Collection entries
§

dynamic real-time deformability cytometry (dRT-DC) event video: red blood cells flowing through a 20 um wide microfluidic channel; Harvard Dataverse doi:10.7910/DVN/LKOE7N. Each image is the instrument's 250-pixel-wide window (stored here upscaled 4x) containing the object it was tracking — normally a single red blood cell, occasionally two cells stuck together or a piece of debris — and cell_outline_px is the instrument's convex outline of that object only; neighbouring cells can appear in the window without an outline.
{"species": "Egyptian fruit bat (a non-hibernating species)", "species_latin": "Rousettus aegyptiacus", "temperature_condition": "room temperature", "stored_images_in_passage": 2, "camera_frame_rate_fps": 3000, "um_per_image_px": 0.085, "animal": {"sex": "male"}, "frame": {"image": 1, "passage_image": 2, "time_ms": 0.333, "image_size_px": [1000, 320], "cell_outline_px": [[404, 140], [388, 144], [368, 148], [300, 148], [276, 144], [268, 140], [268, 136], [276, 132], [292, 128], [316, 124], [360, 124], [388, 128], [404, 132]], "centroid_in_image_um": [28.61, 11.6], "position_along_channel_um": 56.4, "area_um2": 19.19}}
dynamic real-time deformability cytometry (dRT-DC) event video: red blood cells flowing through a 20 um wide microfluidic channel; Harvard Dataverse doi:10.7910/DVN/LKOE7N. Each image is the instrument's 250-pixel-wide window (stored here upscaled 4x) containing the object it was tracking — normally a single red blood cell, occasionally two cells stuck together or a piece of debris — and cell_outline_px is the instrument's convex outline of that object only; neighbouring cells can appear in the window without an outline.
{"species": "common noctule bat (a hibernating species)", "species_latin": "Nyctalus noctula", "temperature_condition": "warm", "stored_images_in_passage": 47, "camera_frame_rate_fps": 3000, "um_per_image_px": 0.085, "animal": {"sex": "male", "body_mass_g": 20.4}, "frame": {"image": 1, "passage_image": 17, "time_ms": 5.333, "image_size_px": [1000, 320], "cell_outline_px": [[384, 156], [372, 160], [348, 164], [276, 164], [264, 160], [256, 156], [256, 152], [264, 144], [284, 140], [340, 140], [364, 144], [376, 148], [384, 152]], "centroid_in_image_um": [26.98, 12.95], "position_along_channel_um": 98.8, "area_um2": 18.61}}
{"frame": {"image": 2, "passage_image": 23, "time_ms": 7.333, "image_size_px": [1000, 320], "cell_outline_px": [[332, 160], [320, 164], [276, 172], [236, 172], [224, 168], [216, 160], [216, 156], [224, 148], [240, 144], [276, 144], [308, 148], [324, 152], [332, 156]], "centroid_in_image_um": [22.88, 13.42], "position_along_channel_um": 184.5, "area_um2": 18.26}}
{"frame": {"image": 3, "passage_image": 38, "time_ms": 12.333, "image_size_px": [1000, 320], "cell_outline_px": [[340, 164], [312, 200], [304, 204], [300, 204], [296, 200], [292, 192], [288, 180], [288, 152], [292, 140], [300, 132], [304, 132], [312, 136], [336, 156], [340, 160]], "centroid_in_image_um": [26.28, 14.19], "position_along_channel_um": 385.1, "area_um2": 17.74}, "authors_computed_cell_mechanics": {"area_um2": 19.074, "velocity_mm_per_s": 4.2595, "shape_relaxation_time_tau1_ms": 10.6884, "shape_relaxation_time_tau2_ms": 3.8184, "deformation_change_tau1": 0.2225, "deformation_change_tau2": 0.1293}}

§

Directions
Reproduce the full set of records precisely.

Response to the exercise
dynamic real-time deformability cytometry (dRT-DC) event video: red blood cells flowing through a 20 um wide microfluidic channel; Harvard Dataverse doi:10.7910/DVN/LKOE7N. Each image is the instrument's 250-pixel-wide window (stored here upscaled 4x) containing the object it was tracking — normally a single red blood cell, occasionally two cells stuck together or a piece of debris — and cell_outline_px is the instrument's convex outline of that object only; neighbouring cells can appear in the window without an outline.
{"species": "Egyptian fruit bat (a non-hibernating species)", "species_latin": "Rousettus aegyptiacus", "temperature_condition": "room temperature", "stored_images_in_passage": 2, "camera_frame_rate_fps": 3000, "um_per_image_px": 0.085, "animal": {"sex": "male"}, "frame": {"image": 1, "passage_image": 2, "time_ms": 0.333, "image_size_px": [1000, 320], "cell_outline_px": [[404, 140], [388, 144], [368, 148], [300, 148], [276, 144], [268, 140], [268, 136], [276, 132], [292, 128], [316, 124], [360, 124], [388, 128], [404, 132]], "centroid_in_image_um": [28.61, 11.6], "position_along_channel_um": 56.4, "area_um2": 19.19}}
dynamic real-time deformability cytometry (dRT-DC) event video: red blood cells flowing through a 20 um wide microfluidic channel; Harvard Dataverse doi:10.7910/DVN/LKOE7N. Each image is the instrument's 250-pixel-wide window (stored here upscaled 4x) containing the object it was tracking — normally a single red blood cell, occasionally two cells stuck together or a piece of debris — and cell_outline_px is the instrument's convex outline of that object only; neighbouring cells can appear in the window without an outline.
{"species": "common noctule bat (a hibernating species)", "species_latin": "Nyctalus noctula", "temperature_condition": "warm", "stored_images_in_passage": 47, "camera_frame_rate_fps": 3000, "um_per_image_px": 0.085, "animal": {"sex": "male", "body_mass_g": 20.4}, "frame": {"image": 1, "passage_image": 17, "time_ms": 5.333, "image_size_px": [1000, 320], "cell_outline_px": [[384, 156], [372, 160], [348, 164], [276, 164], [264, 160], [256, 156], [256, 152], [264, 144], [284, 140], [340, 140], [364, 144], [376, 148], [384, 152]], "centroid_in_image_um": [26.98, 12.95], "position_along_channel_um": 98.8, "area_um2": 18.61}}
{"frame": {"image": 2, "passage_image": 23, "time_ms": 7.333, "image_size_px": [1000, 320], "cell_outline_px": [[332, 160], [320, 164], [276, 172], [236, 172], [224, 168], [216, 160], [216, 156], [224, 148], [240, 144], [276, 144], [308, 148], [324, 152], [332, 156]], "centroid_in_image_um": [22.88, 13.42], "position_along_channel_um": 184.5, "area_um2": 18.26}}
{"frame": {"image": 3, "passage_image": 38, "time_ms": 12.333, "image_size_px": [1000, 320], "cell_outline_px": [[340, 164], [312, 200], [304, 204], [300, 204], [296, 200], [292, 192], [288, 180], [288, 152], [292, 140], [300, 132], [304, 132], [312, 136], [336, 156], [340, 160]], "centroid_in_image_um": [26.28, 14.19], "position_along_channel_um": 385.1, "area_um2": 17.74}, "authors_computed_cell_mechanics": {"area_um2": 19.074, "velocity_mm_per_s": 4.2595, "shape_relaxation_time_tau1_ms": 10.6884, "shape_relaxation_time_tau2_ms": 3.8184, "deformation_change_tau1": 0.2225, "deformation_change_tau2": 0.1293}}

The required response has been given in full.